WHAT THE TASK ASKS
In the passage on the Lupeni strike below, why was the fear of communist control of the strike not unjustified? Answer in one to three sentences.

The Social Democrats, allies of the government, mainly blamed the mine directors but also charged that Communist agitators had misled the workers.

The mines belonged to a group of bankers from the National Liberal Party (the Peasants' bitter rivals), and one of their owners was Gheorghe Tătărescu, a minister in the previous government.

The following commentary appeared in the right-wing newspaper Universul just after the strike: "The troops only did their duty. The fault does not lie with them. They fired. It's a good thing they did so and it's good for people to know that they will fire whenever they receive orders to do so". Later, the chief military and civilian figures responsible for the shooting were removed from their positions as the press came to accept the fact that the strike dealt with poor conditions and was not a communist-led anti-regime action. As early as 9 August, the left-leaning Adevărul wrote: "What happened at Lupeni is a warning for our leaders, who for ten years have divided the country and ruined her economically, everywhere spreading misery, the mother of desperate mass actions".

D.I. Răducanu, the Minister of Labour, went to the Jiu Valley to investigate, and even Nicolae Lupu, a prominent PNȚ politician, pleaded the workers' cause in Parliament. Still, the fear of communist control of the strike had not been unjustified: working conditions in the mines had not been widely reported on before the strike, and Romanian-Soviet relations were quite strained, with the USSR having been involved in the Tatarbunary Uprising five years earlier. In the fall of 1929, because of the anti-strike measures taken, the Comintern branded Prime Minister Iuliu Maniu's government as "fascist".

In the fall of 1929, Panait Istrati, an author and communist sympathiser, wrote, "What happened at Lupeni was not the quelling of a revolt but a hunt for people. The authorities drank till daybreak and gave drink to the soldiers. A drunken prefect fired the first shot after the alarm was sounded. The miners were surrounded and slaughtered, without being given the opportunity to flee; then, when they managed to flee, the frontier guards ran after them, drunk with wine and blood".

==Legacy==

The strike was glorified by the Communist regime as a symbol of the struggle of labour against capitalism. Although the communists' overall role had been small, the regime claimed that the PCR had taken a leading role in it. The history textbook, edited by Mihail Roller, makes no mention of the independent union and claims that the PCR started the strike. It portrays the local authorities as assassins, alleging that the county prefect fired the first shot into a worker's chest. In 1948, Gheorghe Gheorghiu-Dej (who led Romania until 1965) said, "The calling of the Romanian communists penetrated the miners' ranks and showed them the path to the struggle".

(Stored items)
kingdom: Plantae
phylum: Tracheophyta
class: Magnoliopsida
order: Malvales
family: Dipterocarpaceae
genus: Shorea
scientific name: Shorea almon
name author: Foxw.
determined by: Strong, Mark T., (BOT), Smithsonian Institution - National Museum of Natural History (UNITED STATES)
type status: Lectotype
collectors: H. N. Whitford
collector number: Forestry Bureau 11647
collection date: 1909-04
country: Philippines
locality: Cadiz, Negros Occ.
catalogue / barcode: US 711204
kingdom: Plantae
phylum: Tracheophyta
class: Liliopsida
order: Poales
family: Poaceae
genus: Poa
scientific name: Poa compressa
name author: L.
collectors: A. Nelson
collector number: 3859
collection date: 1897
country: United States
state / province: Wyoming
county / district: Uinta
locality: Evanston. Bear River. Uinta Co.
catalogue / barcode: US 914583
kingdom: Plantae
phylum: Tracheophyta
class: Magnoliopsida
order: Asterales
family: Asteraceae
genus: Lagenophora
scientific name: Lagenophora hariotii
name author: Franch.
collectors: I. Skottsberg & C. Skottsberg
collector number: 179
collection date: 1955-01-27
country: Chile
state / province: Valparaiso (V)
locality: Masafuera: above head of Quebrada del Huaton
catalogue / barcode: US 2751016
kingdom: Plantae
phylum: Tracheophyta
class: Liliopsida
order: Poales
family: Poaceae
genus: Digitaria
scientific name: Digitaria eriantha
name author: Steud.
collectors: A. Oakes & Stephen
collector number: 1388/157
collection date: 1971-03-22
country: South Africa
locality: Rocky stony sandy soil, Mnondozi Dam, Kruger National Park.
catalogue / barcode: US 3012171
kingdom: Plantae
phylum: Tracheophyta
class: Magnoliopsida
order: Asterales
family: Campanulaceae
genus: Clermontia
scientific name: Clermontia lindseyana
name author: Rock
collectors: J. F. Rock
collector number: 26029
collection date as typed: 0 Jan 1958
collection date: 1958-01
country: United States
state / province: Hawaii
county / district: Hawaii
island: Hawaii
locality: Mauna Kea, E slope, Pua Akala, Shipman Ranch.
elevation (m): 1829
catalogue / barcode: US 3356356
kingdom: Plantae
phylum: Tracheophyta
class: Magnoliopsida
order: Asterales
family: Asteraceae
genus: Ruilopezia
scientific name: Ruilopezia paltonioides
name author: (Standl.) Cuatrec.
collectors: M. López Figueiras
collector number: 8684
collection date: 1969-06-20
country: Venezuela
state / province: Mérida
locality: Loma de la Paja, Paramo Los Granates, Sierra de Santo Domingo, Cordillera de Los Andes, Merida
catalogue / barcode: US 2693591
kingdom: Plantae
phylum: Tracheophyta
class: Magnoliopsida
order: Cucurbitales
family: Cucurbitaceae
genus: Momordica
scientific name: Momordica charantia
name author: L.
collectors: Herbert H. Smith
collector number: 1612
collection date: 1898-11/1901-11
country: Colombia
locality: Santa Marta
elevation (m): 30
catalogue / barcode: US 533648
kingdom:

SOLUTION
Working conditions in the mines had not been widely reported on before the strike. Romanian-Soviet relations were also quite strained, since the USSR had been involved in the Tatarbunary Uprising five years earlier.